Safia Elhillo is the author of The January Children (University of Nebraska Press, 2017), which received the the Sillerman First Book Prize for African Poets and an Arab American Book Award, Girls That Never Die (One World/Random House, 2022), and the novel in verse Home Is Not A Country (Make Me A World/Random House, 2021), which was longlisted for the National Book Award and received a Coretta Scott King Book Award Author Honor. 

Sudanese by way of Washington, DC, Safia received the 2015 Brunel International African Poetry Prize, and was listed in Forbes Africa’s 2018 “30 Under 30.” Her work appears in POETRY Magazine, Callaloo, and The Academy of American Poets’ Poem-a-day series, among others, and in anthologies including The BreakBeat Poets: New American Poetry in the Age of Hip-Hop and The Penguin Book of Migration Literature.
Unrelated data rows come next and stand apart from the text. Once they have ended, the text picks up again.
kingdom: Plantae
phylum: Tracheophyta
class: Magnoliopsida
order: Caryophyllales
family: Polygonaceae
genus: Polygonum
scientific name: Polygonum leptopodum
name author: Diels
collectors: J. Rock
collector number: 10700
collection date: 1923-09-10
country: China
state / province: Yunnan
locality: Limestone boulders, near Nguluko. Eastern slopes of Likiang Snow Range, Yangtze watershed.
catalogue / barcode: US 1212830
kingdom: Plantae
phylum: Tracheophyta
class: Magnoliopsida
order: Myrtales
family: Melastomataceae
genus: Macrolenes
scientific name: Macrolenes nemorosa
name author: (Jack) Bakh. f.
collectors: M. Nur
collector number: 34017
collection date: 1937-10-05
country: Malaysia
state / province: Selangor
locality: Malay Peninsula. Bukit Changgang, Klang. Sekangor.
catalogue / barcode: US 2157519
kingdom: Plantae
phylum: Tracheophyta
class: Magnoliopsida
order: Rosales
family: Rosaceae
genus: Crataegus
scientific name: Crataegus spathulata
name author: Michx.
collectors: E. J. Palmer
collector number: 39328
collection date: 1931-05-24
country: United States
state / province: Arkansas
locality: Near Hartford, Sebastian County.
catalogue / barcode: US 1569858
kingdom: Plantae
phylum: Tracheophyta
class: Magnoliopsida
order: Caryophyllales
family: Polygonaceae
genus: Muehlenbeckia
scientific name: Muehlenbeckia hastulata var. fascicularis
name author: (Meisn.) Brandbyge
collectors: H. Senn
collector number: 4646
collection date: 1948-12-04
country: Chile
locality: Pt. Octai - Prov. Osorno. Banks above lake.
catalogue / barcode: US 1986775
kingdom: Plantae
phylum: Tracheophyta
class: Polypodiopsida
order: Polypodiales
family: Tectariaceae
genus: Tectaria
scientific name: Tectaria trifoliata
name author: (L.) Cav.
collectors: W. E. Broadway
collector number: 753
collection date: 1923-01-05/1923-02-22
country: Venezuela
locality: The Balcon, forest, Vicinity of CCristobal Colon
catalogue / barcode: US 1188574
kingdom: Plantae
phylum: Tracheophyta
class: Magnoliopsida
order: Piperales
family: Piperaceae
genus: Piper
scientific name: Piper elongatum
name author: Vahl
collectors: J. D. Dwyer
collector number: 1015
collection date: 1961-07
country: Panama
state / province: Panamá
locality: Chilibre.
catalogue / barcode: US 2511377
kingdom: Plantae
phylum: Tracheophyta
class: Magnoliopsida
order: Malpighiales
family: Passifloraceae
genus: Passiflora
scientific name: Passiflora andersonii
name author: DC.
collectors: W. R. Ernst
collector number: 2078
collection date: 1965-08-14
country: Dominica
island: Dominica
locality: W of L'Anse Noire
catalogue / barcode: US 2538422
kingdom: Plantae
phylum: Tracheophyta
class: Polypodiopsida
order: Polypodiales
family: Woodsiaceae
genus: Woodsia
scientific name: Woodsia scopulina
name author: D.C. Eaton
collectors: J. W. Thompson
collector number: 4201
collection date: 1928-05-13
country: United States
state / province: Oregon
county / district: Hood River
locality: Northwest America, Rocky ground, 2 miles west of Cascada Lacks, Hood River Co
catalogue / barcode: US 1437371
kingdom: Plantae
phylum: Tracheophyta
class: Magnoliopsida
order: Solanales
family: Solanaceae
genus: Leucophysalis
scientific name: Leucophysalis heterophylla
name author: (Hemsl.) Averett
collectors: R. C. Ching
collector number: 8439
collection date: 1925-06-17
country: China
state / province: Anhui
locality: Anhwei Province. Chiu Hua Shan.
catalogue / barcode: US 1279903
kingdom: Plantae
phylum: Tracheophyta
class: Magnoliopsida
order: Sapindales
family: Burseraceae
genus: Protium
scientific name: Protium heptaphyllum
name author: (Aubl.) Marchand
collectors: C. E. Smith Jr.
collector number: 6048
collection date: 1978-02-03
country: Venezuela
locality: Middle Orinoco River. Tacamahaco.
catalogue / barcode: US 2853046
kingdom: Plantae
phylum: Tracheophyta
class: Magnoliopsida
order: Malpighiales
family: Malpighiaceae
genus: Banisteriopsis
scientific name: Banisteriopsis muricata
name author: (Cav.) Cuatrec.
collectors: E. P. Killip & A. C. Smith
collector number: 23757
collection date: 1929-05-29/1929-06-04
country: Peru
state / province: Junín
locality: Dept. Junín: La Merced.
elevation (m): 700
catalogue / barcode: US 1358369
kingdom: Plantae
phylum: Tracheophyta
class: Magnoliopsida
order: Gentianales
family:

Her work has been translated into several languages, and commissioned by Under Armour, Cuyana, and the Bavarian State Ballet. With Fatimah Asghar, she is co-editor of the anthology Halal If You Hear Me (Haymarket Books, 2019).

Her fellowships include a Ruth Lilly and Dorothy Sargent Rosenberg Fellowship from the Poetry Foundation, Cave Canem, and a Wallace Stegner Fellowship from Stanford University.